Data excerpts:
- Opening Delimiter -
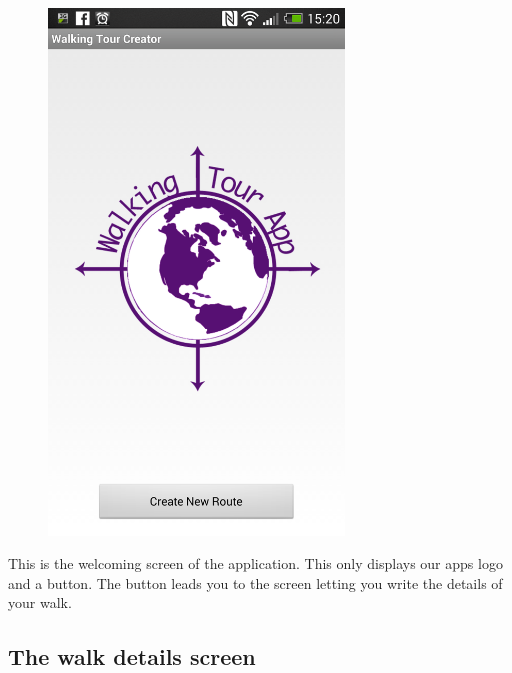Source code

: \documentclass{project}
\begin{document}
\begin{figure}
  \begin{center}
    \includegraphics[width=0.7\textwidth]{front}
  \end{center}
\end{figure}

This is the welcoming screen of the application.
\newline
This only displays our apps logo and a button.
The button leads you to the screen letting you write the details of your walk.

\clearpage

\subsection{The walk details screen}
\end{document}
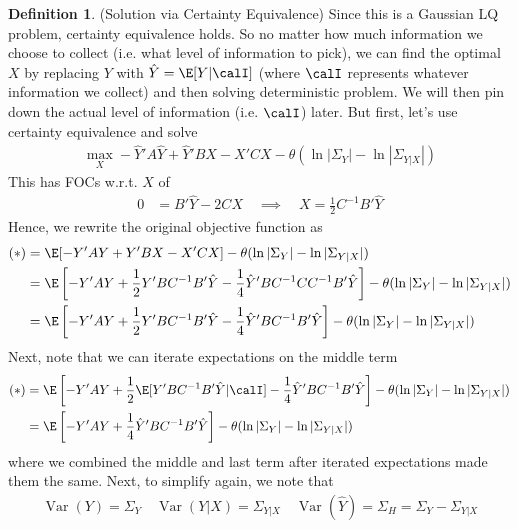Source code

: \documentclass[12pt]{article}
\theoremstyle{plain}
\theoremstyle{definition}
\newtheorem{defn}[thm]{Definition}
\theoremstyle{remark}
\newcommand{\Var}{\operatorname{Var}}
\begin{document}
\clearpage
\begin{defn}(Solution via Certainty Equivalence)
Since this is a Gaussian LQ problem, certainty equivalence holds.
So no matter how much information we choose to collect (i.e. what level
of information to pick), we can find the optimal $X$ by replacing $Y$
with $\hat{Y}=\E[Y|\calI]$ (where $\calI$ represents whatever
information we collect) and then solving deterministic problem.
We will then pin down the actual level of information (i.e. $\calI$)
later. But first, let's use certainty equivalence and solve
\begin{align*}
  \max_{X}
  -\hat{Y}'A\hat{Y} + \hat{Y}'BX - X'CX
  -\theta(\ln |\Sigma_Y|-\ln|\Sigma_{Y|X}|)
\end{align*}
This has FOCs w.r.t. $X$ of
\begin{align*}
  0 &= B'\hat{Y} - 2CX
  \quad\implies\quad
  X =
  \frac{1}{2}C^{-1}B'\hat{Y}
\end{align*}
Hence, we rewrite the original objective function as
\begin{align*}
  (*)
  &=
  \E[-Y'AY + Y'BX - X'CX]
  -\theta(\ln |\Sigma_Y|-\ln|\Sigma_{Y|X}|)
  \\
  &=
  \E\left[
    - Y'AY
    + \frac{1}{2}Y'BC^{-1}B'\hat{Y}
    - \frac{1}{4}\hat{Y}'BC^{-1}CC^{-1}B'\hat{Y}
  \right]
  -\theta(\ln |\Sigma_Y|-\ln|\Sigma_{Y|X}|)
  \\
  &=
  \E\left[
    - Y'AY
    + \frac{1}{2}Y'BC^{-1}B'\hat{Y}
    - \frac{1}{4}\hat{Y}'BC^{-1}B'\hat{Y}
  \right]
  -\theta(\ln |\Sigma_Y|-\ln|\Sigma_{Y|X}|)
\end{align*}
Next, note that we can iterate expectations on the middle term
\begin{align*}
  (*)
  &=
  \E\left[
    - Y'AY
    + \frac{1}{2}\E[Y'BC^{-1}B'\hat{Y}|\calI]
    - \frac{1}{4}\hat{Y}'BC^{-1}B'\hat{Y}
  \right]
  -\theta(\ln |\Sigma_Y|-\ln|\Sigma_{Y|X}|)
  \\
  &=
  \E\left[
    - Y'AY
    + \frac{1}{4}\hat{Y}'BC^{-1}B'\hat{Y}
  \right]
  -\theta(\ln |\Sigma_Y|-\ln|\Sigma_{Y|X}|)
\end{align*}
where we combined the middle and last term after iterated expectations
made them the same. Next, to simplify again, we note that
\begin{align*}
  \Var(Y)
  = \Sigma_Y
  \quad
  \Var(Y|X)
  = \Sigma_{Y|X}
  \quad
  \Var(\hat{Y})
  = \Sigma_H
  = \Sigma_Y-\Sigma_{Y|X}
\end{align*}

\end{defn}
\end{document}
- Closing Delimiter -
**WHAT IS BEING ASKED:** Your copy should be the entries retyped exactly, with no images in it.

**RESULT FOR THIS EXERCISE:**
Source code

: \documentclass{project}
\begin{document}
\begin{figure}
  \begin{center}
    \includegraphics[width=0.7\textwidth]{front}
  \end{center}
\end{figure}

This is the welcoming screen of the application.
\newline
This only displays our apps logo and a button.
The button leads you to the screen letting you write the details of your walk.

\clearpage

\subsection{The walk details screen}
\end{document}
Source code

: \documentclass[12pt]{article}
\theoremstyle{plain}
\theoremstyle{definition}
\newtheorem{defn}[thm]{Definition}
\theoremstyle{remark}
\newcommand{\Var}{\operatorname{Var}}
\begin{document}
\clearpage
\begin{defn}(Solution via Certainty Equivalence)
Since this is a Gaussian LQ problem, certainty equivalence holds.
So no matter how much information we choose to collect (i.e. what level
of information to pick), we can find the optimal $X$ by replacing $Y$
with $\hat{Y}=\E[Y|\calI]$ (where $\calI$ represents whatever
information we collect) and then solving deterministic problem.
We will then pin down the actual level of information (i.e. $\calI$)
later. But first, let's use certainty equivalence and solve
\begin{align*}
  \max_{X}
  -\hat{Y}'A\hat{Y} + \hat{Y}'BX - X'CX
  -\theta(\ln |\Sigma_Y|-\ln|\Sigma_{Y|X}|)
\end{align*}
This has FOCs w.r.t. $X$ of
\begin{align*}
  0 &= B'\hat{Y} - 2CX
  \quad\implies\quad
  X =
  \frac{1}{2}C^{-1}B'\hat{Y}
\end{align*}
Hence, we rewrite the original objective function as
\begin{align*}
  (*)
  &=
  \E[-Y'AY + Y'BX - X'CX]
  -\theta(\ln |\Sigma_Y|-\ln|\Sigma_{Y|X}|)
  \\
  &=
  \E\left[
    - Y'AY
    + \frac{1}{2}Y'BC^{-1}B'\hat{Y}
    - \frac{1}{4}\hat{Y}'BC^{-1}CC^{-1}B'\hat{Y}
  \right]
  -\theta(\ln |\Sigma_Y|-\ln|\Sigma_{Y|X}|)
  \\
  &=
  \E\left[
    - Y'AY
    + \frac{1}{2}Y'BC^{-1}B'\hat{Y}
    - \frac{1}{4}\hat{Y}'BC^{-1}B'\hat{Y}
  \right]
  -\theta(\ln |\Sigma_Y|-\ln|\Sigma_{Y|X}|)
\end{align*}
Next, note that we can iterate expectations on the middle term
\begin{align*}
  (*)
  &=
  \E\left[
    - Y'AY
    + \frac{1}{2}\E[Y'BC^{-1}B'\hat{Y}|\calI]
    - \frac{1}{4}\hat{Y}'BC^{-1}B'\hat{Y}
  \right]
  -\theta(\ln |\Sigma_Y|-\ln|\Sigma_{Y|X}|)
  \\
  &=
  \E\left[
    - Y'AY
    + \frac{1}{4}\hat{Y}'BC^{-1}B'\hat{Y}
  \right]
  -\theta(\ln |\Sigma_Y|-\ln|\Sigma_{Y|X}|)
\end{align*}
where we combined the middle and last term after iterated expectations
made them the same. Next, to simplify again, we note that
\begin{align*}
  \Var(Y)
  = \Sigma_Y
  \quad
  \Var(Y|X)
  = \Sigma_{Y|X}
  \quad
  \Var(\hat{Y})
  = \Sigma_H
  = \Sigma_Y-\Sigma_{Y|X}
\end{align*}

\end{defn}
\end{document}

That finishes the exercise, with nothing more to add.